Extrait du document:
Peior Sum ad Optimum Faciendum Entretien.

Céline Mélissent et Gaëlle Saint Cricq

Céline Mélissent et Gaëlle Saint Cricq : Comment as-tu organisé tes idées pour construire le projet à Uzès, suite à l’invitation du Frac Occitanie Montpellier à produire une œuvre pour les nouveaux bâtiments des lycées, général et des métiers d’art ?

Sylvain Fraysse : Durant les premiers travaux furent découvertes quelques mosaïques datant du premier siècle avant J.C. C’est à partir d’elles qu’ont commencé à s’articuler les idées. La première piste de réflexion s’appuyait sur un diagramme présent sur l’une d’elles. Ce diagramme, dit « templum », était présenté comme relatif aux traités d’arpentages, constitutifs de l’implantation de la cité, entre ordre cosmique et harmonie du monde. Après consultation, il semblerait que cette hypothèse de lecture soit quelque peu hasardeuse, mais le lien avec la mémoire des lieux était tissé.

C.M et G.S.C. : Quel cheminement t’a conduit à utiliser la dalle en pierre comme support et la typographie en caractère romain ?

S.F. : Je travaillais depuis quelques temps déjà sur des pièces où je gravais des textes manuscrits sur des plaques de placoplatre BA-13. Le rapport aux stèles romaines s’est rapidement imposé.

Données fournies:

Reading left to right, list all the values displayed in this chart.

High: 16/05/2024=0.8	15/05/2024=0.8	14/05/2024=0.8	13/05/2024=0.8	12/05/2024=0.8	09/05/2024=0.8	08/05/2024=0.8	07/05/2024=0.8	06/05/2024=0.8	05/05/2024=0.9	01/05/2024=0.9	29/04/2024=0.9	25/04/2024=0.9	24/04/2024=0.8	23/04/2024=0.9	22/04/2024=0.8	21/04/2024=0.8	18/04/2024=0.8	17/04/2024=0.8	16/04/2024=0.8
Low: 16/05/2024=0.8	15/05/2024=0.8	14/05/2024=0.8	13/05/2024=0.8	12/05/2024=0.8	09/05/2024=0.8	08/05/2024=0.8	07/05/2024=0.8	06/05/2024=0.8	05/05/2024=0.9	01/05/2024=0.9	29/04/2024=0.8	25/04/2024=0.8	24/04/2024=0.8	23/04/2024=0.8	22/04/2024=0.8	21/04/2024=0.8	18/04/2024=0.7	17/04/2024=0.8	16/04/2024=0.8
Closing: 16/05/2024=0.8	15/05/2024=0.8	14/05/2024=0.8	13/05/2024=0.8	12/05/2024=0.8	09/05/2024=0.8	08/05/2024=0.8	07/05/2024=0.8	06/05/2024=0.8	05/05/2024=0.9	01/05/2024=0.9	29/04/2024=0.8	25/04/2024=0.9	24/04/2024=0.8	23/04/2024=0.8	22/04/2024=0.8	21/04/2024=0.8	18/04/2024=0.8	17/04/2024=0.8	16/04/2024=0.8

Objectif: D'après l'entretien, de quelle époque datent les mosaïques découvertes durant les premiers travaux ? Les lignes ne jouent ici aucun rôle.

Résultat attendu: Elles datent du premier siècle avant J.C.